Carine le fait les gros yeux et Benedict se mord les lèvres et jette furtivement un regard vers Daphné muette depuis le début de la conversation.

— Ah bon ? Ce sont des injections de conscience ratées, c’est ça ? appuie Naomi sans se rendre compte de l’agitation de son interlocuteur.
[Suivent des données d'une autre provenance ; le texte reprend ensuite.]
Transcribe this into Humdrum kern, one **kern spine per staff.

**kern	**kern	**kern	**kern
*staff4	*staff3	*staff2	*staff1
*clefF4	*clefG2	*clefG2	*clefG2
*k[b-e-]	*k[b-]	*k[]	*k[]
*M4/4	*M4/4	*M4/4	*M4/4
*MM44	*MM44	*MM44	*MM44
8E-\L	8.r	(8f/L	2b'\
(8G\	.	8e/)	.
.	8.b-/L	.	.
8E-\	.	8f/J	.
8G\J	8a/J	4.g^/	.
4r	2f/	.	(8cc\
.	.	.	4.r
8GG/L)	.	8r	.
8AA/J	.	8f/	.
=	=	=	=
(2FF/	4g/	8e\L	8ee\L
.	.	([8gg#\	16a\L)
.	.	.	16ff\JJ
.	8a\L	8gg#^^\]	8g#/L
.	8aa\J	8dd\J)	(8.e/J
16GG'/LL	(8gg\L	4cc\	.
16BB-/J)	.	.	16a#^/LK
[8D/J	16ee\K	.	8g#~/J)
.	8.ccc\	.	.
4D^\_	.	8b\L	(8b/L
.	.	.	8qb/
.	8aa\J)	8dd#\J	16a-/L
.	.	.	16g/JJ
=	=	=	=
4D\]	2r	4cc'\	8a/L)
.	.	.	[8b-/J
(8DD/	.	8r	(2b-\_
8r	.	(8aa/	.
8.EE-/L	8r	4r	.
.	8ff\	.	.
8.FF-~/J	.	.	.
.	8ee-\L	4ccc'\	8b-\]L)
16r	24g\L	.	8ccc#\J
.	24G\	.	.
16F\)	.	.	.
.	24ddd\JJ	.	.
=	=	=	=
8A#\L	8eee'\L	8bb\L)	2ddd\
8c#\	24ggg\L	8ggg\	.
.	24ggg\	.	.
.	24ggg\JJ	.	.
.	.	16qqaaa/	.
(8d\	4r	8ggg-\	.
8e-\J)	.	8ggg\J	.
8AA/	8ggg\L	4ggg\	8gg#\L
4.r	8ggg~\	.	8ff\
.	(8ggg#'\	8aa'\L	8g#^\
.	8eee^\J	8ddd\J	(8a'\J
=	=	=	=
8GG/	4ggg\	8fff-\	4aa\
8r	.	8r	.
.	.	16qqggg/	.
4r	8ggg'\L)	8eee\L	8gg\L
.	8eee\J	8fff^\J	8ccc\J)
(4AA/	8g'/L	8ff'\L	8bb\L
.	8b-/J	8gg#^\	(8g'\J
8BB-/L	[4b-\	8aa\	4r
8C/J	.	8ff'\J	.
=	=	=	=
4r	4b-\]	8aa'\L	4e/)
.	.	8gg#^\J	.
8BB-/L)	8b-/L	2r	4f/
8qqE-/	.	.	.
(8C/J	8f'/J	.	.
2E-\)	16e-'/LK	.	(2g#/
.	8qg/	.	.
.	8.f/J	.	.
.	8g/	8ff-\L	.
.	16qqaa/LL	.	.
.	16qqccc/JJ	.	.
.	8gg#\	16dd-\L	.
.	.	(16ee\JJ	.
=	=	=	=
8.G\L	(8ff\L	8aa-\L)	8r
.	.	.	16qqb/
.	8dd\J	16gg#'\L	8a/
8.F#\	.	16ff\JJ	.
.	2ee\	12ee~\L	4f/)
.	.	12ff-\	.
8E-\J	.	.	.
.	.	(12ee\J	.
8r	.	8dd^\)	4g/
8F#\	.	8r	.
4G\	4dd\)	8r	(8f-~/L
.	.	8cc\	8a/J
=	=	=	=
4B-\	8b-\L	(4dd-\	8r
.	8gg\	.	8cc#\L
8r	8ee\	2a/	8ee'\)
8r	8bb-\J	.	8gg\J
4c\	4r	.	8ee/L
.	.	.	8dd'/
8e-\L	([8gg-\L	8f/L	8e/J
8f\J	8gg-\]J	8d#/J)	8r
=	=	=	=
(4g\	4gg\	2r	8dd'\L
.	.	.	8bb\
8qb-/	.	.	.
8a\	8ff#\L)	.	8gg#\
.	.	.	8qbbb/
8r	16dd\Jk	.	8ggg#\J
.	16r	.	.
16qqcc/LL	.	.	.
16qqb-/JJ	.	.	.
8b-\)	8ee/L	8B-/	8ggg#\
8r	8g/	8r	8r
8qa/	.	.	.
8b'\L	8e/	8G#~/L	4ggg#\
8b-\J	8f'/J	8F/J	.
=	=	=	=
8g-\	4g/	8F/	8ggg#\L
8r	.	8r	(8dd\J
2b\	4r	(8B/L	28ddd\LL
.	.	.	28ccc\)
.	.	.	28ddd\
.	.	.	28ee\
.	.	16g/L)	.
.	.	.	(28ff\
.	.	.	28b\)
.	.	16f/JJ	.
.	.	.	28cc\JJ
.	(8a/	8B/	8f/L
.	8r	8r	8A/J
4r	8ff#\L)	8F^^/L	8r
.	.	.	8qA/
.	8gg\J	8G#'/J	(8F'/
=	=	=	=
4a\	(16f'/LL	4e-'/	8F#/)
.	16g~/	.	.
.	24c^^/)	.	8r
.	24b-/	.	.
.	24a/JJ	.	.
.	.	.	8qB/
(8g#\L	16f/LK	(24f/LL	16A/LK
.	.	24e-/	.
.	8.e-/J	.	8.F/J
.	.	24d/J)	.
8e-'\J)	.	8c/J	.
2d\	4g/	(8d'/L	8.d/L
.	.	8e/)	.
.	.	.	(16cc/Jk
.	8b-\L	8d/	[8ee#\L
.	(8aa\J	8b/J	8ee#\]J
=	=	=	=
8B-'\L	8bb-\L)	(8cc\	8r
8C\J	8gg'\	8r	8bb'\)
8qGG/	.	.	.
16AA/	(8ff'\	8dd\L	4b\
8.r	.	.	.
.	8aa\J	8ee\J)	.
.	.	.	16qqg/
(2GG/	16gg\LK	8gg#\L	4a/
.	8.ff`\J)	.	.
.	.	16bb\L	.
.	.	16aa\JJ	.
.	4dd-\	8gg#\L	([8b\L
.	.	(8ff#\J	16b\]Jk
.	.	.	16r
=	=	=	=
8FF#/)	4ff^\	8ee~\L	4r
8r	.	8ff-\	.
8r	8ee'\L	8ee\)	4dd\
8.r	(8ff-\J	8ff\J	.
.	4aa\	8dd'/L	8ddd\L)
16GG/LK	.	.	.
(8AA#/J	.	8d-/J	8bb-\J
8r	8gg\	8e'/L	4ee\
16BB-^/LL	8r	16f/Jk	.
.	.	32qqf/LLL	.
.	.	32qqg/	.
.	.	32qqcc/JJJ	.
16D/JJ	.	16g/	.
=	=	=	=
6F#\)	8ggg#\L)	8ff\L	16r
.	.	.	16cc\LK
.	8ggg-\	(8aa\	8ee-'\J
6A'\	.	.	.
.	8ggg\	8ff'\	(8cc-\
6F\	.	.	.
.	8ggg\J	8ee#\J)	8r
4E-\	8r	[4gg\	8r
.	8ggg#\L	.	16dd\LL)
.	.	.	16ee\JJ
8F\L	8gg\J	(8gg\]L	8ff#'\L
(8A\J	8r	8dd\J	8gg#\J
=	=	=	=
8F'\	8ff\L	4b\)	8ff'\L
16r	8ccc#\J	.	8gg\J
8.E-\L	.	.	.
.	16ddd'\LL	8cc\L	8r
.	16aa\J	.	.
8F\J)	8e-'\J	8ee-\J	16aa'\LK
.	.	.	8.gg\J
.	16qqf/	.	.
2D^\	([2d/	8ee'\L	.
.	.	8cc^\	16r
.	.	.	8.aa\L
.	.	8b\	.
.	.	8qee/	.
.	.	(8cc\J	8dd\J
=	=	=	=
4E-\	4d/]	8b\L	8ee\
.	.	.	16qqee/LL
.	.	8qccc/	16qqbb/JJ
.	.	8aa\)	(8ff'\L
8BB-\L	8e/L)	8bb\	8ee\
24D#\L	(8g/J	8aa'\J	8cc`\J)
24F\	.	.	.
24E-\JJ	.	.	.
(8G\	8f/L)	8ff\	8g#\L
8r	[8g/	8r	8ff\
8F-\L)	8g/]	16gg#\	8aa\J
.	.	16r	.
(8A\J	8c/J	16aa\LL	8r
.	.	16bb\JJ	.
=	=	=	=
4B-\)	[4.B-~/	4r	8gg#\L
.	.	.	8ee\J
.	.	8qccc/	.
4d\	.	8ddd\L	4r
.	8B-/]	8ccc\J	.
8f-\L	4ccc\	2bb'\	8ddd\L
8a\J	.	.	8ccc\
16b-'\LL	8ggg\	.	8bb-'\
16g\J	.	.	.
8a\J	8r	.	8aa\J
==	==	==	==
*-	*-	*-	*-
Beaucoup plus que prévue ? Qu’elle est la dernière renaissance qui n’a pas fonctionné, vous pouvez me la décrire ?

— Et bien… grimace Benedict en se passant la main sur la nuque.

Malgré lui, il ne peut détacher l’enveloppe vide des yeux. Carine secoue lentement la tête en esquissant un « non » silencieux des lèvres.

— Je ne suis pas foirée ! s’exclame l’enveloppe vide, comprenant le sous-entendu du purgeur.

— Pardon ? sursaute Noami.

L’intra-M porte son attention sur la plus jeune des deux femmes blotties dans le sofa. Dans la coin de la pièce, elle n’avait pas fait attention à elle et ne remarque que maintenant son aspect affreux. Elle découvre sa tenue dépareillée, son visage sale et les genoux crasseux qui dépassent de la cape nouée à la va-vite autour de son cou. La technicienne en salopette réagit vite, elle la pousse violemment de l’épaule puis tente de la faire taire en lui collant la main à la bouche. Sa voisine la repousse sans ménagement en lui donnant un coup de coude bien placé : la technicienne se plie en deux, le souffle coupée, laissant la jeune femme se redressée triomphante.

— Je ne suis pas foirée ! réplique-t-elle une nouvelle fois, défiant du regard un Benedict au bord du gouffre.